▸ **Records from a data source**:
..............................

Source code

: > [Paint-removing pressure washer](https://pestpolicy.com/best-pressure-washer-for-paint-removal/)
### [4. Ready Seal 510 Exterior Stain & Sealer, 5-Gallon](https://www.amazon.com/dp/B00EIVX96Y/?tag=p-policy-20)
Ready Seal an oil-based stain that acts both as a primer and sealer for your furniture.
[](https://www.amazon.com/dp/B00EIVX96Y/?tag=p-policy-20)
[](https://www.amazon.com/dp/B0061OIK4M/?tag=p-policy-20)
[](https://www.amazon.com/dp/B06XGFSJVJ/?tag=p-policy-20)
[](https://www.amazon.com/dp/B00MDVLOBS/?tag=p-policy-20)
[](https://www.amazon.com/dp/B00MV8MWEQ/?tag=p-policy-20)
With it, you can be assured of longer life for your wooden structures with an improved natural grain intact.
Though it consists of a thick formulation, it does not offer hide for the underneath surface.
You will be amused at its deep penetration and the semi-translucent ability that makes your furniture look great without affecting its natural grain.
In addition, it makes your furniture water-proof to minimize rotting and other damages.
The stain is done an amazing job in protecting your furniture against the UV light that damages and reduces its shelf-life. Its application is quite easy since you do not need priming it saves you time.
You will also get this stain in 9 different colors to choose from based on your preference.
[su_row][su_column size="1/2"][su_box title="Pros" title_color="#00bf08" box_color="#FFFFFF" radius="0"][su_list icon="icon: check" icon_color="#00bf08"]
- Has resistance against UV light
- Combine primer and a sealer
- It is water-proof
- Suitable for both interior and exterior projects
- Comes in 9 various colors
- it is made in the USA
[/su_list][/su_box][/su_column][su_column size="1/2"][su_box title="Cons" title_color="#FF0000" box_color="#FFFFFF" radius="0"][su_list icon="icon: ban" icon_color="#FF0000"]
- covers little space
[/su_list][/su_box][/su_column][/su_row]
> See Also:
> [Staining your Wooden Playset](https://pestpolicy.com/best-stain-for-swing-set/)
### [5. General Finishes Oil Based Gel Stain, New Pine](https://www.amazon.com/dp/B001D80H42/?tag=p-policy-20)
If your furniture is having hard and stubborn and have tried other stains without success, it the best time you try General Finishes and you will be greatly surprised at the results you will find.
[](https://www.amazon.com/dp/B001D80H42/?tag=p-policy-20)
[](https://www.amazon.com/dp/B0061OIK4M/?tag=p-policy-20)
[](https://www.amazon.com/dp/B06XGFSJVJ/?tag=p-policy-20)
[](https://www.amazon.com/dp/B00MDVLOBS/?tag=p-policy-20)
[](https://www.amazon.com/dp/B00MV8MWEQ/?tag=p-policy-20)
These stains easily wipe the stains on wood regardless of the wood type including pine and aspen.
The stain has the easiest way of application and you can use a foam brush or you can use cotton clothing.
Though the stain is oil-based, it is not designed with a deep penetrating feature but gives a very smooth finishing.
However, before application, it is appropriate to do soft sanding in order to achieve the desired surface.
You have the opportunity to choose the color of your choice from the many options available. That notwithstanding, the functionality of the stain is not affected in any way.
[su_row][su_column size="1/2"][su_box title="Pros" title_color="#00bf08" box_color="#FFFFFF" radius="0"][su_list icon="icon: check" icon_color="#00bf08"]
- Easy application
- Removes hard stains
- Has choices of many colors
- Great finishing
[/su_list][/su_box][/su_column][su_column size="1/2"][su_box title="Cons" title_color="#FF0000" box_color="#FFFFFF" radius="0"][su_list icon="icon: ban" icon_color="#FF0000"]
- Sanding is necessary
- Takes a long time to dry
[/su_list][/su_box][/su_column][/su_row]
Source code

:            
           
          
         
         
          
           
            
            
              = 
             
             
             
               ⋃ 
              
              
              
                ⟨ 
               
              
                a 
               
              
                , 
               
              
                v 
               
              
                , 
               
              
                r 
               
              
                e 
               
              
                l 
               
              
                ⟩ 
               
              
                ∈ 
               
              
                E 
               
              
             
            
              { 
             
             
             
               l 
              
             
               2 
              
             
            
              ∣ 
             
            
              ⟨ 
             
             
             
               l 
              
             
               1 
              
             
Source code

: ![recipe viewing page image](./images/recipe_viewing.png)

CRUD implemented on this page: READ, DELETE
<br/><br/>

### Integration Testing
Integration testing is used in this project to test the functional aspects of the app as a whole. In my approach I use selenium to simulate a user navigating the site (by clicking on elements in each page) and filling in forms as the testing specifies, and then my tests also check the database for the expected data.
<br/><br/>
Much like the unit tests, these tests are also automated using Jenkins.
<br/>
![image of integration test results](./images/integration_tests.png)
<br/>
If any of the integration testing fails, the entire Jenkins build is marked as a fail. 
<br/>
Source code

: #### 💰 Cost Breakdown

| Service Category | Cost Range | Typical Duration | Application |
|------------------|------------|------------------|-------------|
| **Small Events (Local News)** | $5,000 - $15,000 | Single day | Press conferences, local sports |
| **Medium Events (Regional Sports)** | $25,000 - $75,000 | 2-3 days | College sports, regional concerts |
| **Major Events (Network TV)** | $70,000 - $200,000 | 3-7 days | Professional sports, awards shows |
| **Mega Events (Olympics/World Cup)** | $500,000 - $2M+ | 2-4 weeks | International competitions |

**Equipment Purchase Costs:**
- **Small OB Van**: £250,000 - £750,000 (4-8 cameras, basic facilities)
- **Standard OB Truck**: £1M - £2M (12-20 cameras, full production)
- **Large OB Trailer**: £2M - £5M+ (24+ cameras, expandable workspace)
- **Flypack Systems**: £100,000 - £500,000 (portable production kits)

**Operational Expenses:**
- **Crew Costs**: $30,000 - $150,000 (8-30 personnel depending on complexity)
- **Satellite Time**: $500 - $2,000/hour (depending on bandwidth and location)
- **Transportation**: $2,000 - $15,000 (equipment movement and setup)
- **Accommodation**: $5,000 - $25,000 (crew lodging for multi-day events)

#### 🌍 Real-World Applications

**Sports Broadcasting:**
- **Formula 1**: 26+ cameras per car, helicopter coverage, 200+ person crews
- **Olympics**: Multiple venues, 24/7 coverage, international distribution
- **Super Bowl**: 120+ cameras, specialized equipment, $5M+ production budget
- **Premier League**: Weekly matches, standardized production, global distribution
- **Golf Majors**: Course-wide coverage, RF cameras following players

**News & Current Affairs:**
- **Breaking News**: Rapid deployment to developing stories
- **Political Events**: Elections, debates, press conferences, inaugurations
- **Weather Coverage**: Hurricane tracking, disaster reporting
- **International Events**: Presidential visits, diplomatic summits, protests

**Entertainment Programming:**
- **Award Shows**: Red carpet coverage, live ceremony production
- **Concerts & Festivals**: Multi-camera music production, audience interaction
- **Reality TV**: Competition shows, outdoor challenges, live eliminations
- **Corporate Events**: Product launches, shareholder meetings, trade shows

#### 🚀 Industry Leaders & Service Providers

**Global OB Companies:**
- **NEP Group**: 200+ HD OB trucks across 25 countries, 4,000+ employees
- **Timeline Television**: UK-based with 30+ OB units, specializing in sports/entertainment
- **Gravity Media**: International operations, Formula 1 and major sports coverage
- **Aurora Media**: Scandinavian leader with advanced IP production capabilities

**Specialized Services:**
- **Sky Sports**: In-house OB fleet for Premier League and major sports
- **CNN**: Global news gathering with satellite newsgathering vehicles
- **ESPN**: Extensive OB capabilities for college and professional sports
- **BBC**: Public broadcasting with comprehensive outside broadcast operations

..............................

▸ **Exercise aim**:
Reproduce all the entries verbatim, leaving nothing out.

▸ **Answer to the problem**:
Source code

: > [Paint-removing pressure washer](https://pestpolicy.com/best-pressure-washer-for-paint-removal/)
### [4. Ready Seal 510 Exterior Stain & Sealer, 5-Gallon](https://www.amazon.com/dp/B00EIVX96Y/?tag=p-policy-20)
Ready Seal an oil-based stain that acts both as a primer and sealer for your furniture.
[](https://www.amazon.com/dp/B00EIVX96Y/?tag=p-policy-20)
[](https://www.amazon.com/dp/B0061OIK4M/?tag=p-policy-20)
[](https://www.amazon.com/dp/B06XGFSJVJ/?tag=p-policy-20)
[](https://www.amazon.com/dp/B00MDVLOBS/?tag=p-policy-20)
[](https://www.amazon.com/dp/B00MV8MWEQ/?tag=p-policy-20)
With it, you can be assured of longer life for your wooden structures with an improved natural grain intact.
Though it consists of a thick formulation, it does not offer hide for the underneath surface.
You will be amused at its deep penetration and the semi-translucent ability that makes your furniture look great without affecting its natural grain.
In addition, it makes your furniture water-proof to minimize rotting and other damages.
The stain is done an amazing job in protecting your furniture against the UV light that damages and reduces its shelf-life. Its application is quite easy since you do not need priming it saves you time.
You will also get this stain in 9 different colors to choose from based on your preference.
[su_row][su_column size="1/2"][su_box title="Pros" title_color="#00bf08" box_color="#FFFFFF" radius="0"][su_list icon="icon: check" icon_color="#00bf08"]
- Has resistance against UV light
- Combine primer and a sealer
- It is water-proof
- Suitable for both interior and exterior projects
- Comes in 9 various colors
- it is made in the USA
[/su_list][/su_box][/su_column][su_column size="1/2"][su_box title="Cons" title_color="#FF0000" box_color="#FFFFFF" radius="0"][su_list icon="icon: ban" icon_color="#FF0000"]
- covers little space
[/su_list][/su_box][/su_column][/su_row]
> See Also:
> [Staining your Wooden Playset](https://pestpolicy.com/best-stain-for-swing-set/)
### [5. General Finishes Oil Based Gel Stain, New Pine](https://www.amazon.com/dp/B001D80H42/?tag=p-policy-20)
If your furniture is having hard and stubborn and have tried other stains without success, it the best time you try General Finishes and you will be greatly surprised at the results you will find.
[](https://www.amazon.com/dp/B001D80H42/?tag=p-policy-20)
[](https://www.amazon.com/dp/B0061OIK4M/?tag=p-policy-20)
[](https://www.amazon.com/dp/B06XGFSJVJ/?tag=p-policy-20)
[](https://www.amazon.com/dp/B00MDVLOBS/?tag=p-policy-20)
[](https://www.amazon.com/dp/B00MV8MWEQ/?tag=p-policy-20)
These stains easily wipe the stains on wood regardless of the wood type including pine and aspen.
The stain has the easiest way of application and you can use a foam brush or you can use cotton clothing.
Though the stain is oil-based, it is not designed with a deep penetrating feature but gives a very smooth finishing.
However, before application, it is appropriate to do soft sanding in order to achieve the desired surface.
You have the opportunity to choose the color of your choice from the many options available. That notwithstanding, the functionality of the stain is not affected in any way.
[su_row][su_column size="1/2"][su_box title="Pros" title_color="#00bf08" box_color="#FFFFFF" radius="0"][su_list icon="icon: check" icon_color="#00bf08"]
- Easy application
- Removes hard stains
- Has choices of many colors
- Great finishing
[/su_list][/su_box][/su_column][su_column size="1/2"][su_box title="Cons" title_color="#FF0000" box_color="#FFFFFF" radius="0"][su_list icon="icon: ban" icon_color="#FF0000"]
- Sanding is necessary
- Takes a long time to dry
[/su_list][/su_box][/su_column][/su_row]
Source code

:            
           
          
         
         
          
           
            
            
              = 
             
             
             
               ⋃ 
              
              
              
                ⟨ 
               
              
                a 
               
              
                , 
               
              
                v 
               
              
                , 
               
              
                r 
               
              
                e 
               
              
                l 
               
              
                ⟩ 
               
              
                ∈ 
               
              
                E 
               
              
             
            
              { 
             
             
             
               l 
              
             
               2 
              
             
            
              ∣ 
             
            
              ⟨ 
             
             
             
               l 
              
             
               1 
              
             
Source code

: ![recipe viewing page image](./images/recipe_viewing.png)

CRUD implemented on this page: READ, DELETE
<br/><br/>

### Integration Testing
Integration testing is used in this project to test the functional aspects of the app as a whole. In my approach I use selenium to simulate a user navigating the site (by clicking on elements in each page) and filling in forms as the testing specifies, and then my tests also check the database for the expected data.
<br/><br/>
Much like the unit tests, these tests are also automated using Jenkins.
<br/>
![image of integration test results](./images/integration_tests.png)
<br/>
If any of the integration testing fails, the entire Jenkins build is marked as a fail. 
<br/>
Source code

: #### 💰 Cost Breakdown

| Service Category | Cost Range | Typical Duration | Application |
|------------------|------------|------------------|-------------|
| **Small Events (Local News)** | $5,000 - $15,000 | Single day | Press conferences, local sports |
| **Medium Events (Regional Sports)** | $25,000 - $75,000 | 2-3 days | College sports, regional concerts |
| **Major Events (Network TV)** | $70,000 - $200,000 | 3-7 days | Professional sports, awards shows |
| **Mega Events (Olympics/World Cup)** | $500,000 - $2M+ | 2-4 weeks | International competitions |

**Equipment Purchase Costs:**
- **Small OB Van**: £250,000 - £750,000 (4-8 cameras, basic facilities)
- **Standard OB Truck**: £1M - £2M (12-20 cameras, full production)
- **Large OB Trailer**: £2M - £5M+ (24+ cameras, expandable workspace)
- **Flypack Systems**: £100,000 - £500,000 (portable production kits)

**Operational Expenses:**
- **Crew Costs**: $30,000 - $150,000 (8-30 personnel depending on complexity)
- **Satellite Time**: $500 - $2,000/hour (depending on bandwidth and location)
- **Transportation**: $2,000 - $15,000 (equipment movement and setup)
- **Accommodation**: $5,000 - $25,000 (crew lodging for multi-day events)

#### 🌍 Real-World Applications

**Sports Broadcasting:**
- **Formula 1**: 26+ cameras per car, helicopter coverage, 200+ person crews
- **Olympics**: Multiple venues, 24/7 coverage, international distribution
- **Super Bowl**: 120+ cameras, specialized equipment, $5M+ production budget
- **Premier League**: Weekly matches, standardized production, global distribution
- **Golf Majors**: Course-wide coverage, RF cameras following players

**News & Current Affairs:**
- **Breaking News**: Rapid deployment to developing stories
- **Political Events**: Elections, debates, press conferences, inaugurations
- **Weather Coverage**: Hurricane tracking, disaster reporting
- **International Events**: Presidential visits, diplomatic summits, protests

**Entertainment Programming:**
- **Award Shows**: Red carpet coverage, live ceremony production
- **Concerts & Festivals**: Multi-camera music production, audience interaction
- **Reality TV**: Competition shows, outdoor challenges, live eliminations
- **Corporate Events**: Product launches, shareholder meetings, trade shows

#### 🚀 Industry Leaders & Service Providers

**Global OB Companies:**
- **NEP Group**: 200+ HD OB trucks across 25 countries, 4,000+ employees
- **Timeline Television**: UK-based with 30+ OB units, specializing in sports/entertainment
- **Gravity Media**: International operations, Formula 1 and major sports coverage
- **Aurora Media**: Scandinavian leader with advanced IP production capabilities

**Specialized Services:**
- **Sky Sports**: In-house OB fleet for Premier League and major sports
- **CNN**: Global news gathering with satellite newsgathering vehicles
- **ESPN**: Extensive OB capabilities for college and professional sports
- **BBC**: Public broadcasting with comprehensive outside broadcast operations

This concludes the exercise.